Richards felt he had a responsibility to linemates Neal and Eriksson.
"I noticed that if I was positive on the ice that they would be positive on the ice," he said. "I also saw that if I was having a bad time it could rub off on them, so I always had to keep an eye on what I was doing. They held me accountable that way."
It was Richards' idea to have Neal move in with him during his rookie season. The goal-hungry wing felt at ease on the ice but needed a little guidance off it.
"I helped him balance his checkbook and we'd go grocery shopping together and drive to practices and games together too," Richards said. "And now, it's so great to see him doing so well, and I count him among my closest friends in hockey."
Richards is the first to say he's been fortunate during his career. He also was fortunate to hit free agency at a perfect time.
As the most coveted center available in the summer of 2011, Richards had several high-profile suitors. He signed with the New York Rangers, which meant the brightest lights, the harshest scrutiny, and the greatest pressure imaginable.
"You know that there's going to pressure but you say, 'I can handle it,'" he said. "But until you're in it, you don't realize how loud the noise is, and how hard it is to shut it out. At the end of the day, we had two great runs but didn't finish it. And while I'm really disappointed with that, what I learned there is helping me in the final years of my career."
Richards is no longer the guy; he's a support player on a very good team. It's a role he embraces. And this time, in an odd reversal of roles, it was younger Patrick Kane who volunteered to drive Richards to practice and games and serve as his guide around Chicago. On the ice, Richards is deferring to Kane too, learning to play with a unique sniper with superb hockey sense, a strong work ethic, and a knack for scoring when it means the most.

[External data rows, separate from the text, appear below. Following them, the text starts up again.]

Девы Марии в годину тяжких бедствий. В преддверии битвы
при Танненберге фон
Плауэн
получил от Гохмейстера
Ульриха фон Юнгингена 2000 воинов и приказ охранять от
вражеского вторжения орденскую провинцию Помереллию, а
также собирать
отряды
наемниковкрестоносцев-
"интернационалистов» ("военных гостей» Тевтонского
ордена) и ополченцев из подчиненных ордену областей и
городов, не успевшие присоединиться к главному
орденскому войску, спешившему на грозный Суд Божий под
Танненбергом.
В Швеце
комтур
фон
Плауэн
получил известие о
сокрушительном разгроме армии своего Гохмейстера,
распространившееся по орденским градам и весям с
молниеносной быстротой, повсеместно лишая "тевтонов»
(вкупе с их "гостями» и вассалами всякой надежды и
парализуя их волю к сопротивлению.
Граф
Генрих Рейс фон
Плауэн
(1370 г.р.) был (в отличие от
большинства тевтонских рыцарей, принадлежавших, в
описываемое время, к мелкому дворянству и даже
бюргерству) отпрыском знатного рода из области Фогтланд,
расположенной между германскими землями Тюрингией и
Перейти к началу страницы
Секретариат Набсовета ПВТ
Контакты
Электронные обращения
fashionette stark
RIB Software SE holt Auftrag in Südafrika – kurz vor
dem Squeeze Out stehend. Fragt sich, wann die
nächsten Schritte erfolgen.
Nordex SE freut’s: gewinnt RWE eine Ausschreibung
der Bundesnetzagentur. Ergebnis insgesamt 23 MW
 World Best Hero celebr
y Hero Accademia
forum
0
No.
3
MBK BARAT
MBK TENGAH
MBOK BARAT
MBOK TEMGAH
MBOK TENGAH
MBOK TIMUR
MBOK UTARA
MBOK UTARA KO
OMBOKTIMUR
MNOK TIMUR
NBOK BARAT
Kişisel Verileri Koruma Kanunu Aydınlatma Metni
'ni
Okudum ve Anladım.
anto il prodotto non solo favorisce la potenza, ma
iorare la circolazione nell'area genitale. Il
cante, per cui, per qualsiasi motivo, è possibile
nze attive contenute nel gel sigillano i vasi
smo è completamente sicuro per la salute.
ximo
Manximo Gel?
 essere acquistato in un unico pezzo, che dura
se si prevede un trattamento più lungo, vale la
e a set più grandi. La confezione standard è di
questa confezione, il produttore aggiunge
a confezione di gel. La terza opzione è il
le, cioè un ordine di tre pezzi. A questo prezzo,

"It's so fun this time of year, these games mean so much," Richards said. "I want to be a part of winning it again and I'll do everything I can to help this team."
I've known Brad since those days in Dallas; he's been a friend to me through the years. We spoke Tuesday night by phone, after the Eastern Conference Second Round series between the Lightning and Montreal Canadiens. Richards doesn't miss many games, especially this time of year.
He's a husband and father now, meeting his wife Rachelle in New York and watching the birth of his son Luca in a Chicago delivery room. His maturation has made him even more thoughtful and reflective.
"In looking back I'm proud of the career I've had and where I am right now, but I'm also really excited about the young guys I've been around," he said. "Guys like Jamie and Loui and [Neal] and (Rangers captain) Ryan McDonagh and now all the guys in Chicago.
"I learned from really good guys how to be a pro, and I hope I've helped pass some of that on."
Glen Richards is captain of his lobster boat; Brad has never worn the "C" in the NHL. But his is a unique resume of dependable offense and long playoff runs. Most important, he's someone who never needed a letter to lead, or an invitation to include others wherever he goes.